The function of Pyk2 on Rap-GTPase mediated cell spreading and cell migration
B cells make antibodies that help combat pathogens. The B cell receptor, chemokine receptors and integrins on the cell surface are molecules that send signals to regulate B cell migration and adhesion. These processes are essential for B cells to enter the lymphatic system and to identify and adhere to foreign molecules (antigens) for the purpose of mounting a protective immune response. Proteins called Rap GTPases and Pyk2 are important in controlling B cell migration and adhesion, but the mechanisms involved are not well understood. Kathy Tse is investigating how Rap regulates Pyk2 and how Pyk2 promotes B cell migration and adhesion. Specifically, she is examining the localization and activity of Pyk2 during cell migration and adhesion. Knowledge from this study will allow better understanding of normal B cell movement and activation, and has potential for identifying drug targets for treating immune system diseases, including cancer.

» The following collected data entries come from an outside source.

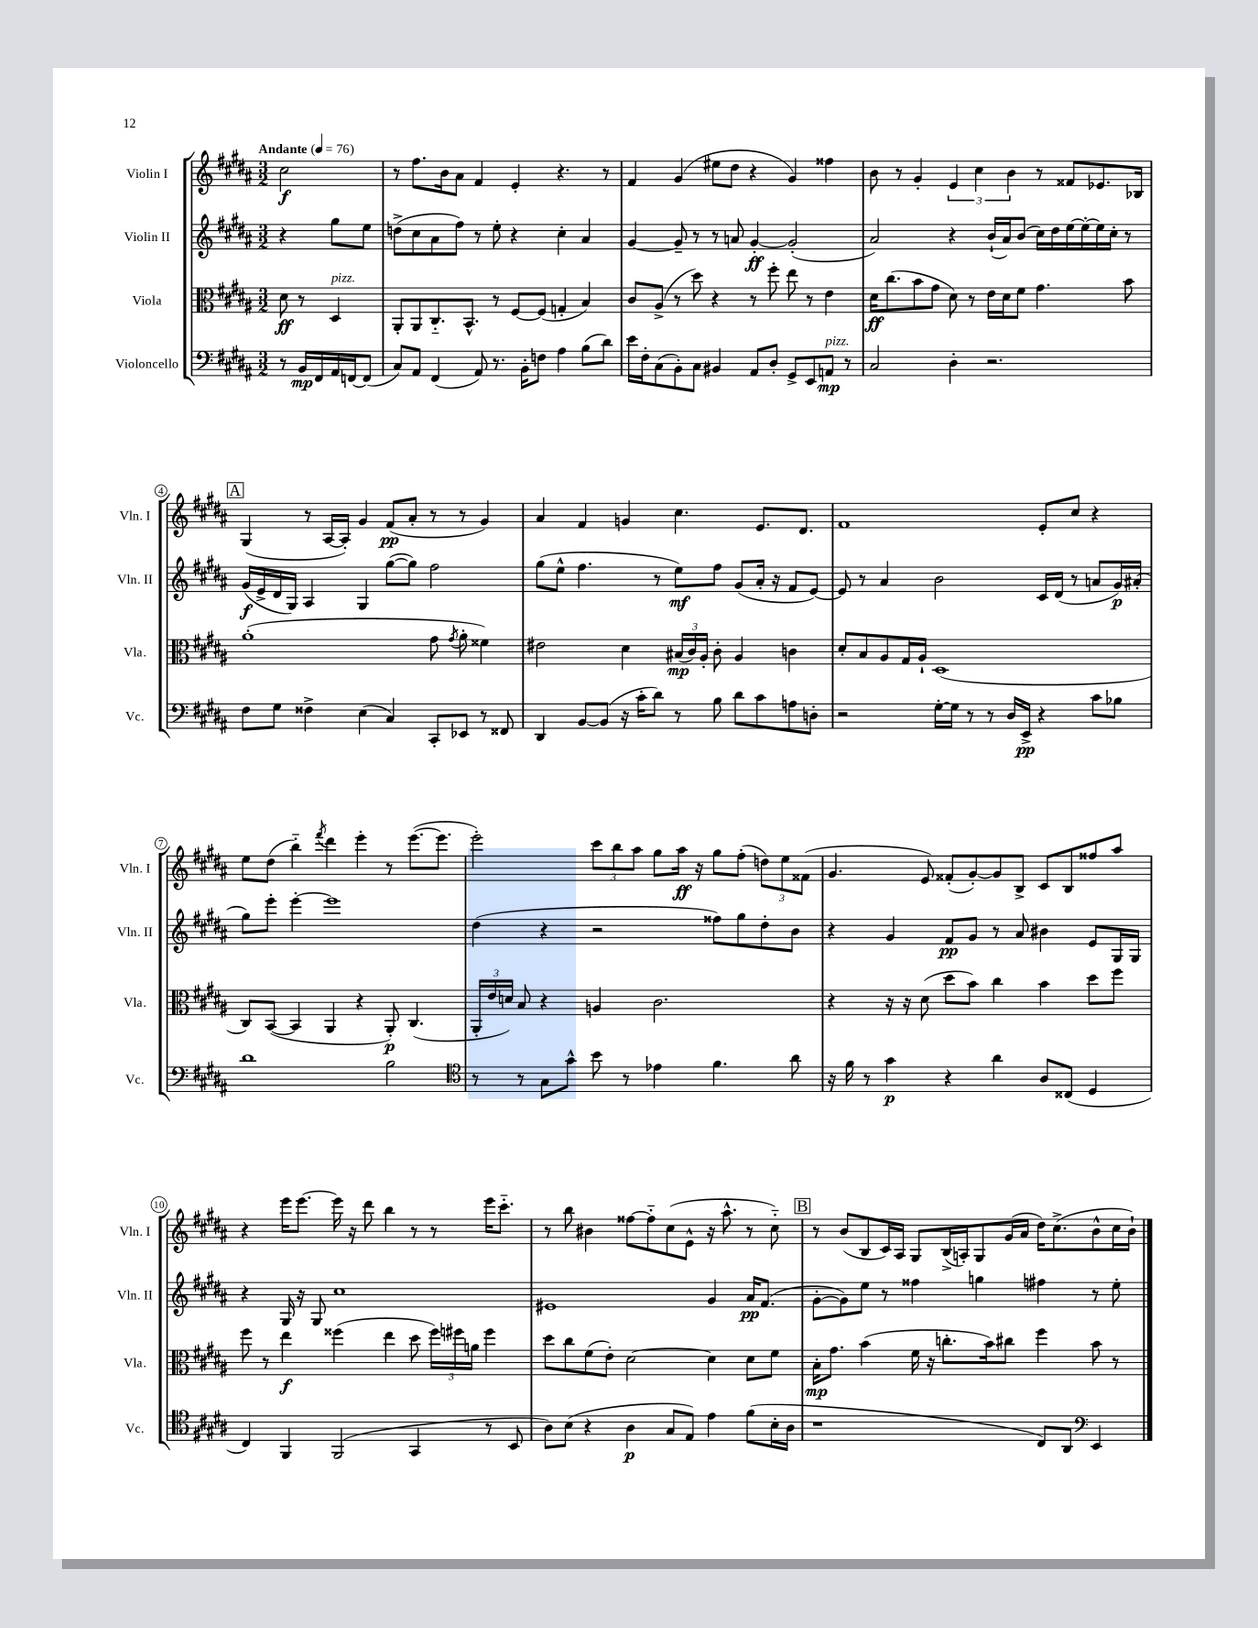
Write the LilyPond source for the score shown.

<<
\new StaffGroup <<
\new Staff = "s0" \with { instrumentName = "Violin I" shortInstrumentName = "Vln. I" } {
    \clef treble \key b \major \numericTimeSignature \time 3/2 \partial 2 \tempo "Andante" 4 = 76
    \autoBeamOff cis''2\f |
    r8 fis''8.[ b'16 ais'8] fis'4 e'4-. r4. r8 |
    fis'4 gis'4( eis''8[ dis''8] r4 gis'4) fisis''4 |
    b'8 r8 gis'4-. \tuplet 3/2 { e'4 cis''4 b'4 } r8 fisis'8[ ees'8. bes16] |
    \mark \markup { \box "A" } gis4( r8 ais16[~ ais16]-.) gis'4 fis'8[\pp( ais'8]-. r8 r8 gis'4) |
    ais'4 fis'4 g'4 cis''4. e'8.[ dis'8.] |
    fis'1 e'8[-. cis''8] r4 |
    e''8[ dis''8]( b''4-_) \acciaccatura { fis'''8 } dis'''4 e'''4-. r8 e'''8.[~( e'''8.] |
    e'''2-.) \tuplet 3/2 { cis'''8[ b''8 ais''8] } gis''8[ ais''16]\ff r16 gis''8[ fis''8]-.( \tuplet 3/2 { d''8[) e''8 fisis'8]( } |
    gis'4. e'8) fisis'8[-.( gis'8~-.) gis'8 b8]-> cis'8[ b8 fisis''8 ais''8] |
    r4 e'''16[ e'''8.]~ e'''16 r16 dis'''8 b''4 r8 r8 e'''16[ cis'''8.]-_ |
    r8 b''8 bis'4 fisis''8[~ fisis''8-_ cis''8( e'8]-^ r16 ais''8.-^ r8 cis''8-_) |
    \mark \markup { \box "B" } r8 b'8[( b8 cis'16) ais16] gis8[ b16->( a16-.) gis8 gis'16( ais'16] dis''16[) cis''8.->( b'8-^ cis''16 b'16]-!) \bar "|." |
}
\new Staff = "s1" \with { instrumentName = "Violin II" shortInstrumentName = "Vln. II" } {
    \clef treble \key b \major \numericTimeSignature \time 3/2 \partial 2
    \autoBeamOff r4 gis''8[ e''8] |
    d''8[->( cis''8 ais'8 fis''8]) r8 e''8-. r4 cis''4-. ais'4 |
    gis'4~ gis'8-- r8 r8 a'8 gis'4~-.\ff gis'2-.( |
    ais'2) r4 b'16[-!( ais'16) b'8]( cis''16[) dis''16 e''16~ e''16~-. e''16 cis''16]-. r8 |
    \mark \markup { \box "A" } gis'16[\f( e'16-> dis'16 gis16]) ais4 gis4 gis''8[~( gis''8]) fis''2 |
    gis''8[( e''8]-^ fis''4. r8 e''8[\mf) fis''8] gis'8[( ais'16]-. r16 fis'8[ e'8]~) |
    e'8 r8 ais'4 b'2 cis'16[ dis'16]( r8 a'8[ gis'16\p) ais'16]-.( |
    gis''8[) e'''8]-. e'''4~-. e'''1 |
    dis''4( r4 r2 fisis''8[) gis''8 dis''8-. b'8] |
    r4 gis'4 fis'8[\pp gis'8] r8 ais'8 bis'4 e'8[ gis16 gis16] |
    r4 gis16 r16 gis8 cis''1 |
    eis'1 gis'4 ais'16[\pp fis'8.]( |
    \mark \markup { \box "B" } gis'8[~-. gis'8) e''8] r8 fisis''4 g''4 fis''4 r8 e''8-. \bar "|." |
}
\new Staff = "s2" \with { instrumentName = "Viola" shortInstrumentName = "Vla." } {
    \clef alto \key b \major \numericTimeSignature \time 3/2 \partial 2
    \autoBeamOff dis'8\ff r8 dis4^\markup { \italic "pizz." } |
    ais,8[-. ais,8 cis8.-_ b,8.]-^ r8 fis8[~ fis8]( g4-. b4) |
    cis'8[ ais8]->( r8 dis''8) r4 r8 fis''8-. e''8 r8 e'4 |
    dis'16[\ff cis''8.( b'8 gis'8] dis'8) r8 e'16[ dis'16 fis'8] gis'4. b'8 |
    \mark \markup { \box "A" } ais'1-.( gis'8 \acciaccatura { gis'8 } ais'8-. fisis'4) |
    eis'2 dis'4 \tuplet 3/2 { bis16[\mp( cis'16) ais16]-. } cis'8-. ais4 c'4 |
    dis'8[-. b8 ais8 gis16 ais16]-! dis1( |
    cis8[) b,8]~( b,4 ais,4 r4 ais,8-.\p) cis4.( |
    \tuplet 3/2 { ais,16[-. e'16 d'16]) } b8 r4 a4 cis'2. |
    r4 r16 r16 dis'8( dis''8[ b'8]) cis''4 b'4 dis''8[ fis''8] |
    fis''8 r8 e''4\f fisis''4( e''4 dis''8 \tuplet 3/2 { fisis''16[) fis''16 a'16] } fis''4 |
    dis''8[ cis''8 fis'8( e'8]-.) dis'2~ dis'4 dis'8[ fis'8] |
    \mark \markup { \box "B" } b16[-.\mp gis'8.] b'4( fis'16 r16 c''8.[-. b'16) cis''8] fis''4 b'8 r8 \bar "|." |
}
\new Staff = "s3" \with { instrumentName = "Violoncello" shortInstrumentName = "Vc." } {
    \clef bass \key b \major \numericTimeSignature \time 3/2 \partial 2
    \autoBeamOff r8 b,16[\mp fis,16 ais,16 f,16~ f,8]( |
    cis8[) ais,8] fis,4( ais,8) r8. b,16[-. f8] ais4 b8[( dis'8]) |
    e'16[ fis16-. cis8( b,8-.) cis8] bis,4 ais,8[ dis8]-. gis,8[-> e,8 a,8]\mp^\markup { \italic "pizz." } r8 |
    cis2 dis4-. r2. |
    \mark \markup { \box "A" } fis8[ gis8] fisis4-> e4( cis4) cis,8[-. ees,8] r8 fisis,8 |
    dis,4 b,8[~ b,8]( r16 cis'16[-. dis'8]) r8 b8 dis'8[ cis'8 a8 d8]-. |
    r2 gis16[~-. gis16] r8 r8 dis16[ e,16]->\pp r4 cis'8[ bes8] |
    dis'1 b2 |
    \clef tenor r8 r8 gis8[ gis'8]-^ b'8 r8 ees'4 fis'4. ais'8 |
    r16 fis'16 r8 gis'4\p r4 ais'4 ais8[ cisis8]( dis4 |
    cis4) fis,4 fis,2( gis,4 r8 b,8 |
    ais8[) b8]( r4 ais4\p gis8[ e8]) e'4 fis'8[( b16-. ais16] |
    \mark \markup { \box "B" } r1 cis8[) ais,8] \clef bass e,4 \bar "|." |
}
>>
>>
\layout { \context { \Score \override BarNumber.stencil = #(make-stencil-circler 0.1 0.3 ly:text-interface::print) } }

Reducing pain and complications following total knee arthroplasty by minimizing patellofemoral contact loads intra-operatively
The primary reason for someone to undergo a knee replacement is to reduce pain due to arthritis. Unfortunately, some people who have the surgery will have similar, or even more, pain after their knee replacement. It is difficult to predict which patients will have this outcome and it is difficult to treat the pain post-operatively. Much of the pain is likely related to points of high pressure (high contact loads) between the kneecap (patella) and the thigh bone (femur), or unusually stretched soft tissues between the bones. A potential way to minimize pain and other problems following surgery would be to detect these points of high pressure during the operation and make adjustments to the positions of the implants or the tensions of the soft tissues to reduce the contact loads. If the contact loads could be minimized during the surgery, the outcome would be less pain and fewer subsequent surgeries due to wear, loosening or fracture of the components. Dr. Carolyn Anglin intends to reduce pain and improve the outcome of knee replacement surgery by developing a computer-aided system to help identify pressure points during surgery. In addition to performing a cadaver study to investigate the effects of different placements of the artificial components on cadaver specimens, she will review X-rays, patient charts and patient-completed questionnaires to determine the relationship between the placement of components and the resulting quality of life after surgery. Her ultimate goal is to develop a system that can measure the forces between the kneecap and the thigh bone, then display them on a computer screen. This will allow the surgeon to choose the best positions for the components. Such a system could dramatically reduce the incidence of pain and complications following knee replacement surgery.